Task brief | In the entries below, find every line holding the string "wrist" and collect it.

(People photos with keypoints)
****
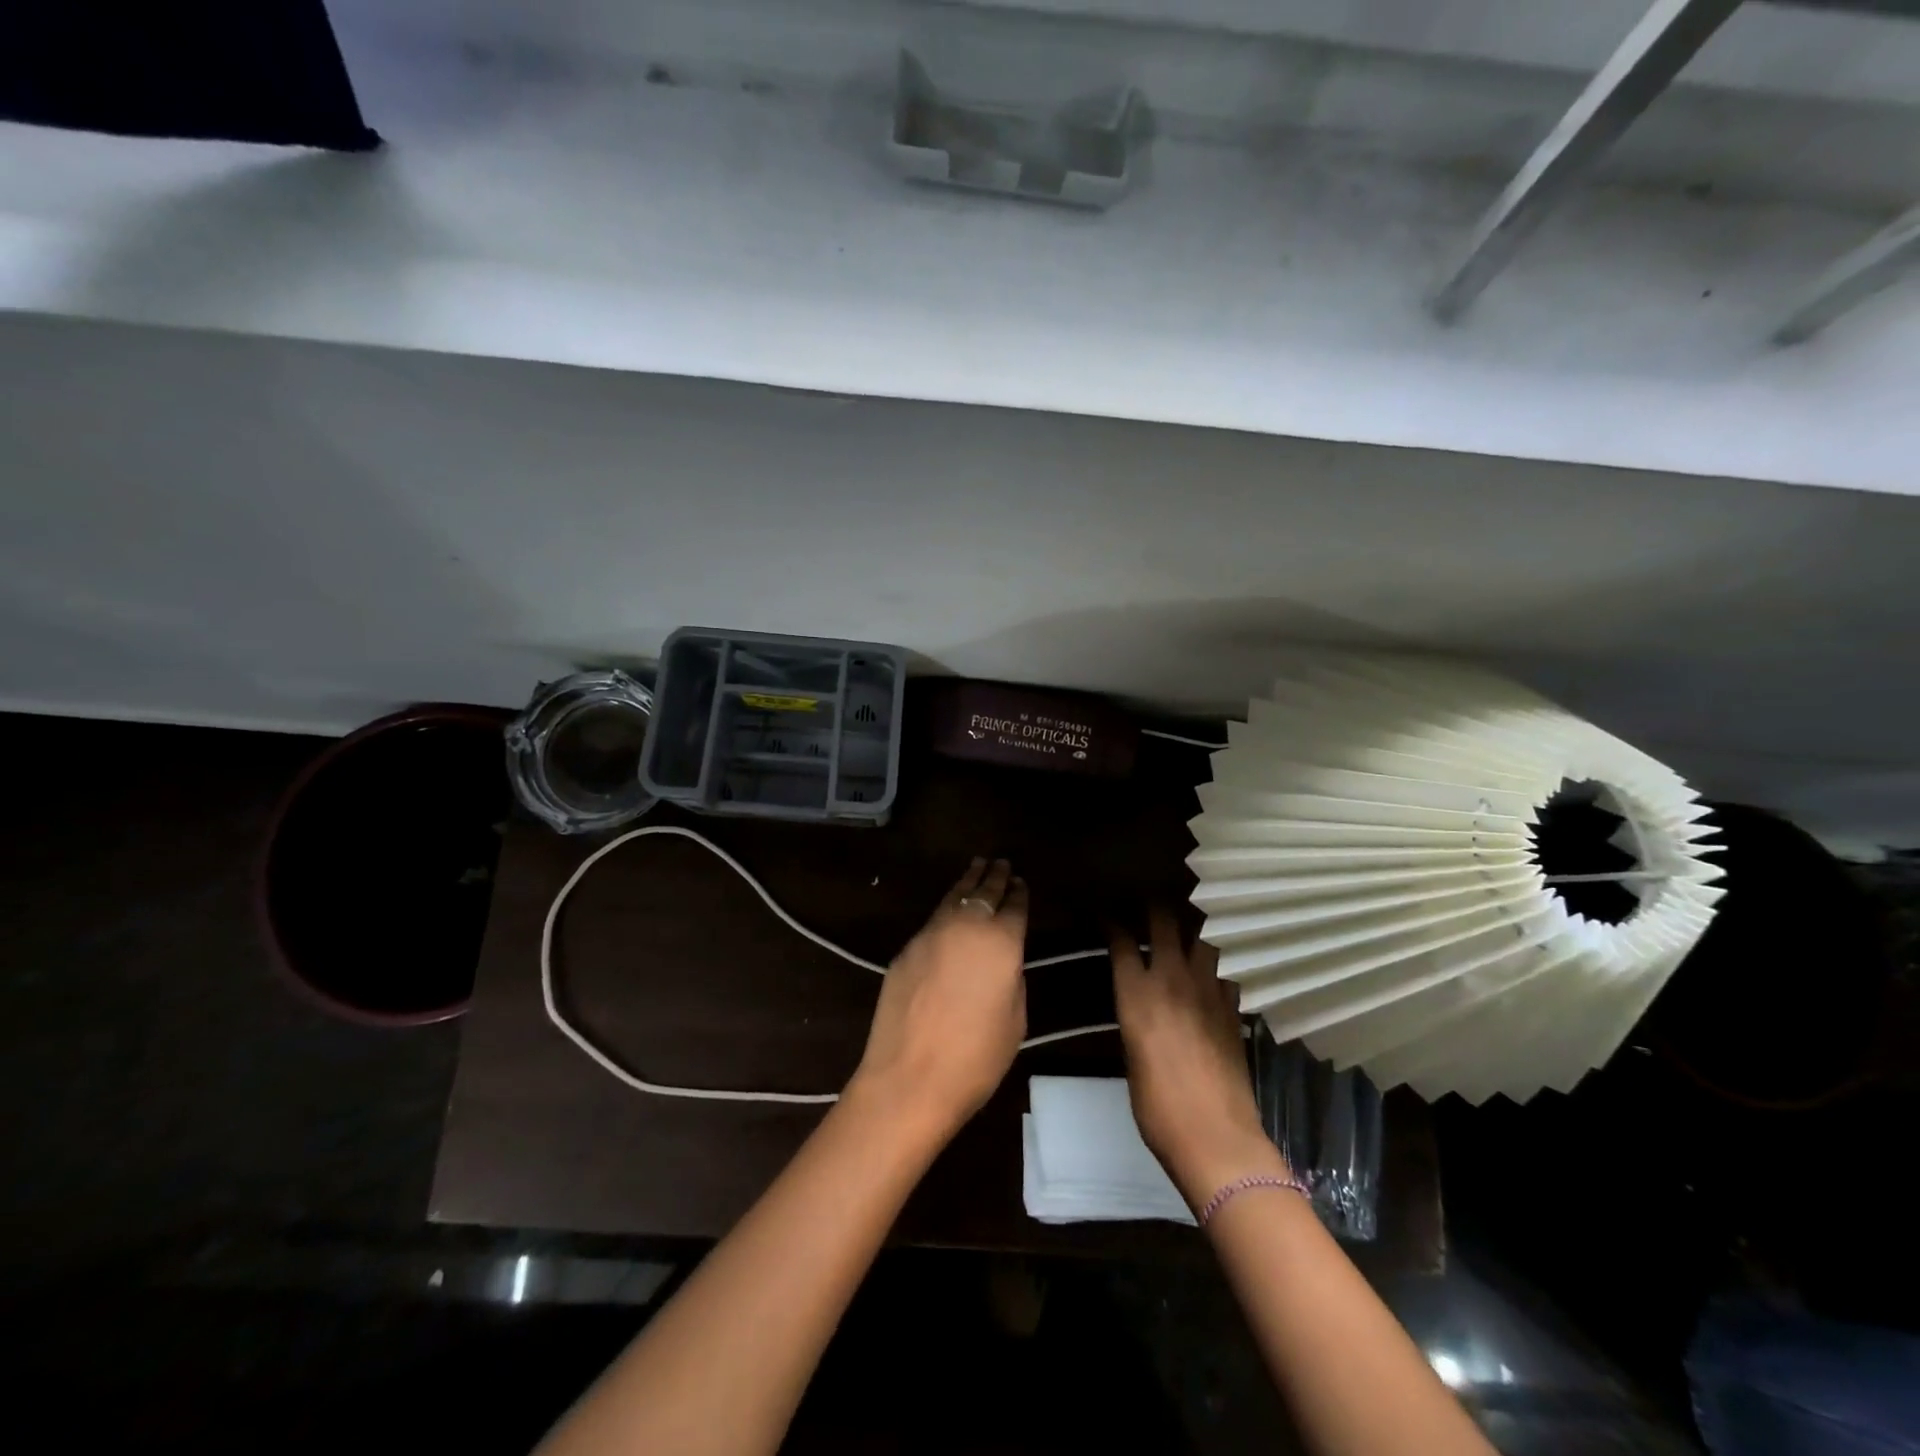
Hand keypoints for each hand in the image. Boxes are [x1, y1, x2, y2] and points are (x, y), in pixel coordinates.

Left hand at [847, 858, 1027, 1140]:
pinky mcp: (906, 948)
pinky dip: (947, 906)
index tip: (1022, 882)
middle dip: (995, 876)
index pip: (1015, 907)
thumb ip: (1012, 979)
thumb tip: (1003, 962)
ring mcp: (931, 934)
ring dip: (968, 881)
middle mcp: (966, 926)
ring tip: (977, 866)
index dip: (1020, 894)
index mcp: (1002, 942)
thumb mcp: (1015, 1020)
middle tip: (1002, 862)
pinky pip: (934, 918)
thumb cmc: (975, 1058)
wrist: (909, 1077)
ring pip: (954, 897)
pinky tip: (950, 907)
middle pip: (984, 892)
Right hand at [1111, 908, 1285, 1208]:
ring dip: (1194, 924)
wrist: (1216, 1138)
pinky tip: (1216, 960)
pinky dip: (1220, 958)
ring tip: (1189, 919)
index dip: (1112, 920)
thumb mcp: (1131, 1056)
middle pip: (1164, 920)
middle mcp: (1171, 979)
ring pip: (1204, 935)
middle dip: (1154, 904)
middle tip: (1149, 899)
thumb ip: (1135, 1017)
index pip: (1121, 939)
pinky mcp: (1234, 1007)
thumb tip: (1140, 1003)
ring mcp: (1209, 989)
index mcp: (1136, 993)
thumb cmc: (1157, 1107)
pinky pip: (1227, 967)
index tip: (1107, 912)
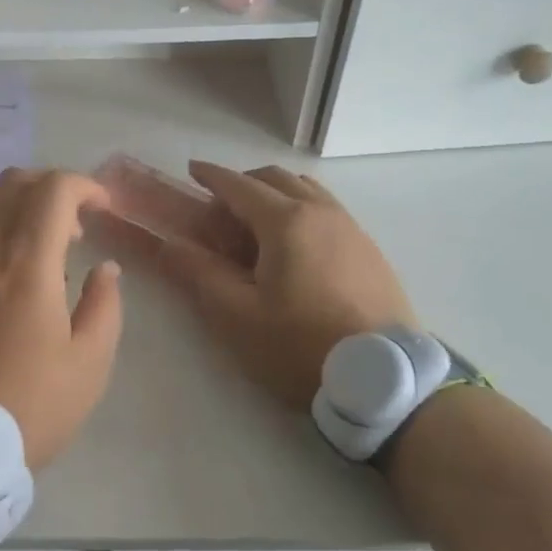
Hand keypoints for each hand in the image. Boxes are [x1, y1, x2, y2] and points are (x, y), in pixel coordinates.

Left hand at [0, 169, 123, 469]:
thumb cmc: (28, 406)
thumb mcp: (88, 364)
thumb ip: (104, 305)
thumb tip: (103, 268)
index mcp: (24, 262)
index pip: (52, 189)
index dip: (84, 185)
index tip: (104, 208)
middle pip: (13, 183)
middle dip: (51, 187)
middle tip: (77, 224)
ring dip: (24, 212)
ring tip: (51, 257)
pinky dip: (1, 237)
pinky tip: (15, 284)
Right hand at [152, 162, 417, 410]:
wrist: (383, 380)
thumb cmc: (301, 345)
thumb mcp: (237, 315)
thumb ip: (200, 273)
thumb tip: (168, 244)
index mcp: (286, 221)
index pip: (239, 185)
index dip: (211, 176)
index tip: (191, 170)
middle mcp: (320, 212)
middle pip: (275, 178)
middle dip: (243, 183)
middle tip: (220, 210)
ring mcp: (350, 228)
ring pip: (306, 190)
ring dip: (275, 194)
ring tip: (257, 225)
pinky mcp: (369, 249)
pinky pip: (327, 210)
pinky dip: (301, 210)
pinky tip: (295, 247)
****
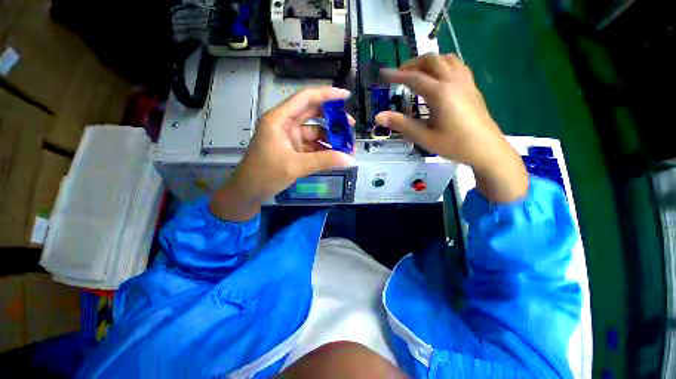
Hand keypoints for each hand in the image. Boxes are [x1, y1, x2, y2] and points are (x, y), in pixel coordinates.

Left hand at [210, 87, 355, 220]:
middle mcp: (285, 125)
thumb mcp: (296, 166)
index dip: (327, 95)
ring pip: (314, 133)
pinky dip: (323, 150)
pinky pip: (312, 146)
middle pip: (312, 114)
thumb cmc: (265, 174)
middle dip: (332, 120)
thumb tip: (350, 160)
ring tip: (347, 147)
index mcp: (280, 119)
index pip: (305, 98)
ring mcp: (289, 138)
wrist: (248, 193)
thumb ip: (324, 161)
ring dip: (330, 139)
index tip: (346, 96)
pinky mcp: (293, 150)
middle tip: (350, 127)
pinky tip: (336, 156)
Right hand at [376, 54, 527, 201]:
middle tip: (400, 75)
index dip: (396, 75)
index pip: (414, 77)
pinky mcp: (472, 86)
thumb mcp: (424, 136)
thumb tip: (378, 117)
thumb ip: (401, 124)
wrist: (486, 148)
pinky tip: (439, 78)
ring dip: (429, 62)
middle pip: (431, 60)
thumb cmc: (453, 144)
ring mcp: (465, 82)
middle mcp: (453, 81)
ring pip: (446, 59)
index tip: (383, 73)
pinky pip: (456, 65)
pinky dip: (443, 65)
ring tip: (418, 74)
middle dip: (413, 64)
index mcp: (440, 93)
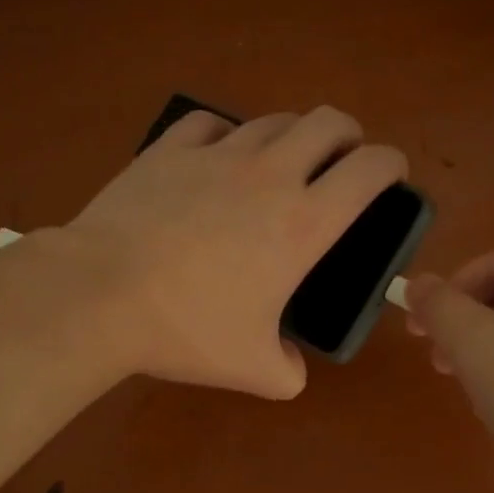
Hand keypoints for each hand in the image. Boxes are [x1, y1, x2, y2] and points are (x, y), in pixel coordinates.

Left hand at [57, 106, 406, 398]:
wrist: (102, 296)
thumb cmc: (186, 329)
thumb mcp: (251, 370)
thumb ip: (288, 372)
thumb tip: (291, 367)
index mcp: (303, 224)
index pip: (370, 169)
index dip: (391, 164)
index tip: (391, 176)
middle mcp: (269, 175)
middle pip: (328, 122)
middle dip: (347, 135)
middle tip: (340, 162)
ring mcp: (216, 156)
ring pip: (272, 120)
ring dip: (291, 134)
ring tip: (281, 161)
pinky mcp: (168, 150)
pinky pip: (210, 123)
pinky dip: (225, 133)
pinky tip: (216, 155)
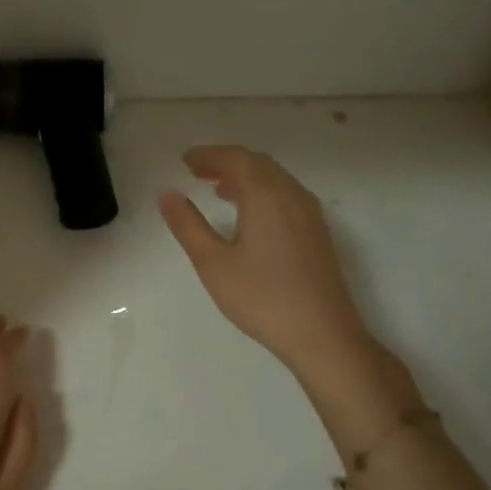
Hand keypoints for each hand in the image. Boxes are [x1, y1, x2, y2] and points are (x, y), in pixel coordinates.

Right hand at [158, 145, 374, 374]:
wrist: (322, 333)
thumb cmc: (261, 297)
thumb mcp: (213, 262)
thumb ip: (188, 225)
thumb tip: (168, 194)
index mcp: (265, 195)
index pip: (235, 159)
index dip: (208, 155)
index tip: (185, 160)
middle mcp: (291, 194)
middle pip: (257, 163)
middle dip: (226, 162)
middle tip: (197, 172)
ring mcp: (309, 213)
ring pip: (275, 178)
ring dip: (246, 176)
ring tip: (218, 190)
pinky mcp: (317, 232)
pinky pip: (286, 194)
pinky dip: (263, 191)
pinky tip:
****
Solution to this task |
wrist: (909, 1077)
wrist: (1216, 1138)
wrist: (383, 380)
wrist: (248, 193)
wrist: (486, 148)
wrist: (102, 296)
wrist: (322, 333)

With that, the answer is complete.